There is much more, not least an interesting insight into the history of the NCA Students Union, formerly the NCA Students Representative Council, which is criticised for having formerly:
..concentrated purely on social affairs. Apart from meeting at social functions, NCA students were effectively disunited and disorganised within the College… student general meetings were rarely held; when they were, it was to discuss the Annual Art Ball.
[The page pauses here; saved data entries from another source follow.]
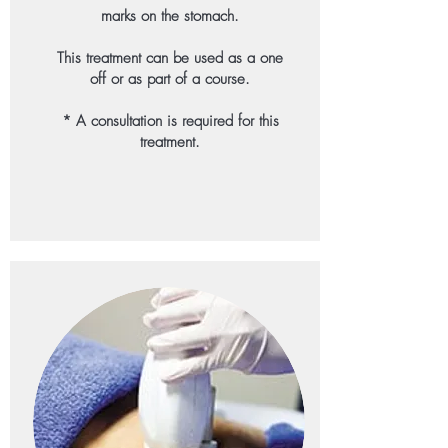
marks on the stomach.
This treatment can be used as a one
off or as part of a course.
* A consultation is required for this
treatment.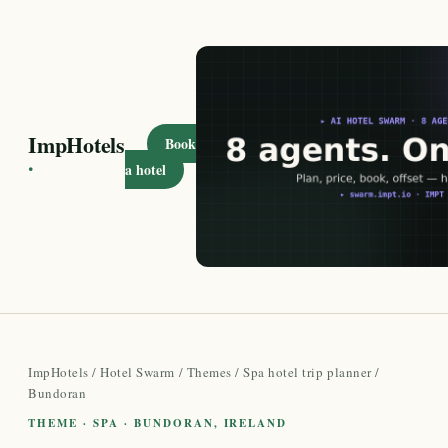
ImpHotels
Book
·
a hotel
ImpHotels
/
Hotel Swarm
/
Themes
/
Spa hotel trip planner
/
Bundoran
THEME · SPA · BUNDORAN, IRELAND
But the account of developments in the 1967 to 1971 period gives – perhaps – an echo of events occurring further afield, not least in the form of student boycotting of classes due to conditions in the NCA in relation to lack of staff and resources culminating in a ‘work-in’ in February 1969 (there’s an entertaining reference to Brian Lenihan, then Minister of Education, being forced ‘to leave a meeting at TCD through a toilet window after repeatedly refusing to state why he had closed the NCA [on foot of student actions]’. In April there was an occupation of the NCA and the following year there was another occupation and by January 1971 NCA students were picketing the Department of Education on a daily basis and further occupations ensued.
The final section, Beyond History addresses further the issue of neo-colonialism and the position of the NCA within that context.
The pamphlet also gives a sense of the times and the attitude to cultural areas within the state. There’s one telling quote from Terry Kelleher in Hibernia from 1970:
The crux of the matter is that the NCA is not economically productive in the way that a school of engineering or college of technology can be. Neither is the College a vote-catching issue.